It hasn’t been here for a long time, but there is another incident where instability is discovered in some processors, which otherwise appear to be fully functional, in some particular application. On 13th and 14th generation Intel Core processors, issues have been reported in games using Unreal Engine 5 and one particular data compression library. It is possible that this code exposed an architectural weakness that was not caught by the validation and testing of the CPU in production.
To begin with, it must be said that it is not entirely certain whether the problem is really in the Intel processors, because the aggressive settings of the motherboards could also be to blame. The problem also seems to affect only a small part of the chips produced, so it doesn’t look like there are any big reasons to panic yet.
Crashes in Oodle and shader compilation
The issues in question are reported in Unreal Engine based games and occur when decompressing data from Oodle format from RAD Game Tools (part of Epic as of 2021) during shader compilation. According to the developers, decompression on the highest models of Raptor Lake processors creates such a load that the processor becomes unstable and the game crashes with a message that decompression failed, or so-called unpredictable behavior occurs (which can also result in a crash or freeze of the OS).

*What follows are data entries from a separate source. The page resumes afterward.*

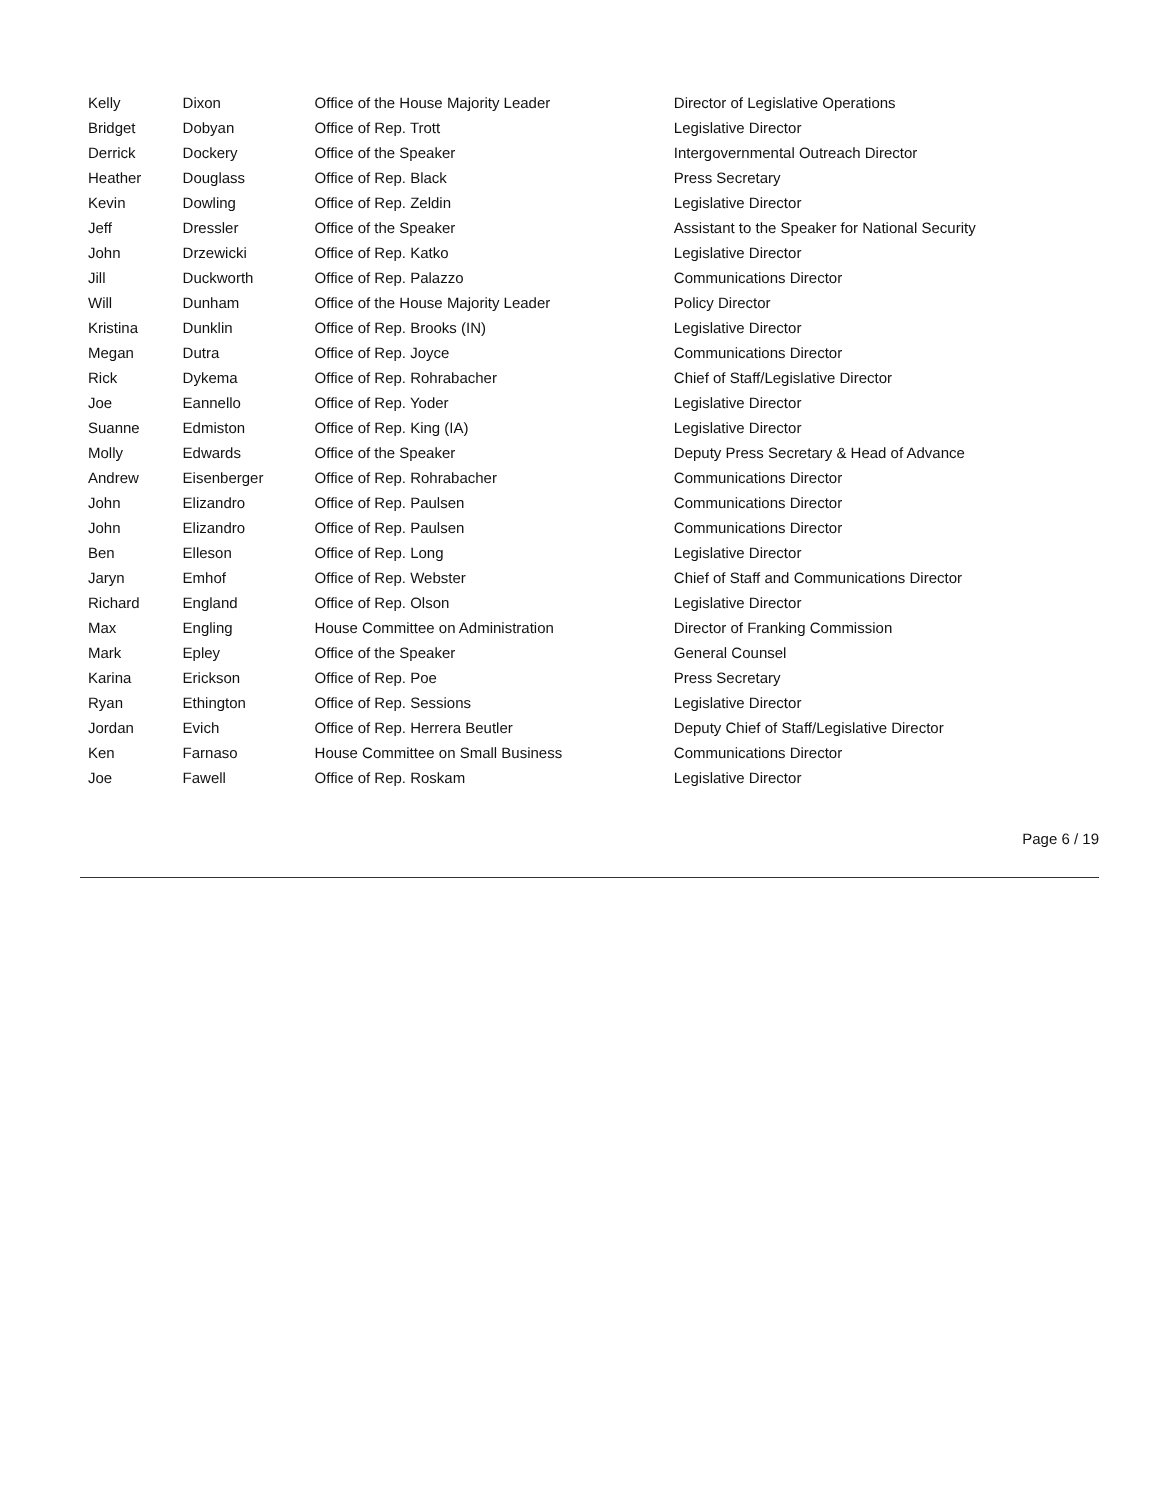| Kelly | Dixon | Office of the House Majority Leader | Director of Legislative Operations |
| Bridget | Dobyan | Office of Rep. Trott | Legislative Director |
| Derrick | Dockery | Office of the Speaker | Intergovernmental Outreach Director |
| Heather | Douglass | Office of Rep. Black | Press Secretary |
| Kevin | Dowling | Office of Rep. Zeldin | Legislative Director |
| Jeff | Dressler | Office of the Speaker | Assistant to the Speaker for National Security |
| John | Drzewicki | Office of Rep. Katko | Legislative Director |
| Jill | Duckworth | Office of Rep. Palazzo | Communications Director |
| Will | Dunham | Office of the House Majority Leader | Policy Director |
| Kristina | Dunklin | Office of Rep. Brooks (IN) | Legislative Director |
| Megan | Dutra | Office of Rep. Joyce | Communications Director |
| Rick | Dykema | Office of Rep. Rohrabacher | Chief of Staff/Legislative Director |
| Joe | Eannello | Office of Rep. Yoder | Legislative Director |
| Suanne | Edmiston | Office of Rep. King (IA) | Legislative Director |
| Molly | Edwards | Office of the Speaker | Deputy Press Secretary & Head of Advance |
| Andrew | Eisenberger | Office of Rep. Rohrabacher | Communications Director |
| John | Elizandro | Office of Rep. Paulsen | Communications Director |
| John | Elizandro | Office of Rep. Paulsen | Communications Director |
| Ben | Elleson | Office of Rep. Long | Legislative Director |
| Jaryn | Emhof | Office of Rep. Webster | Chief of Staff and Communications Director |
| Richard | England | Office of Rep. Olson | Legislative Director |
| Max | Engling | House Committee on Administration | Director of Franking Commission |
| Mark | Epley | Office of the Speaker | General Counsel |
| Karina | Erickson | Office of Rep. Poe | Press Secretary |
| Ryan | Ethington | Office of Rep. Sessions | Legislative Director |
| Jordan | Evich | Office of Rep. Herrera Beutler | Deputy Chief of Staff/Legislative Director |
| Ken | Farnaso | House Committee on Small Business | Communications Director |
| Joe | Fawell | Office of Rep. Roskam | Legislative Director |
Page 6 / 19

In addition to RAD Game Tools themselves, as the authors of this software, the authors of the games Darktide and Vermintide 2 also report these problems. However, there may be more games affected by crashes during shader compilation among various titles using the Unreal Engine and Oodle (for example, Fortnite, Remnant 2, Hogwarts Legacy).
Why does the crash occur when compiling shaders and decompressing them for compilation purposes? This task probably uses all CPU cores and uses them to the maximum, so the CPU reaches its maximum consumption, it can heat up very quickly, and at the same time, a sudden increase in current consumption can probably destabilize the voltage, so there is a risk of a temporary voltage drop below a critical level, when the CPU it loses stability or executes some instructions incorrectly. In other words, shader compilation works as a kind of stress test (albeit a practical application) similar to Prime95.
According to RAD Game Tools, this does not appear to be a bug in the software itself, and is likely a manifestation of hardware instability that can occur on high-power, high-frequency Raptor Lake processors when processing Oodle code. Intel pushed the frequencies very high for the Core 13th and even more so for the Core 14th generation. The K and KF series Core i9 processors seem to have the biggest problems (i9-13900K/KF, i9-14900K/KF), the i7-13700K/KF and i7-14700K/KF are less likely to have problems.
Core i7–13700K
Author: Ľubomír Samák, used with permission of the author
As a solution to the problem for owners of these processors (if they experience instability, which only a fraction of processors do) it is recommended to disable all forms of overclocking that could cause instability, including the various default motherboard settings that CPUs often they unlock or increase consumption limits or remove boost restrictions (for example, limits based on the number of loaded cores, the temperature criterion for Thermal Velocity Boost, various Multicore Enhancement functions that set single-threaded boost clock rates on all cores).
On the Intel platform, similar forms of overclocking on boards are often enabled by default, so the user can overclock without knowing it. In the case of these crashes in games, it is recommended to set the board’s BIOS to the officially recommended consumption limit values (253 W).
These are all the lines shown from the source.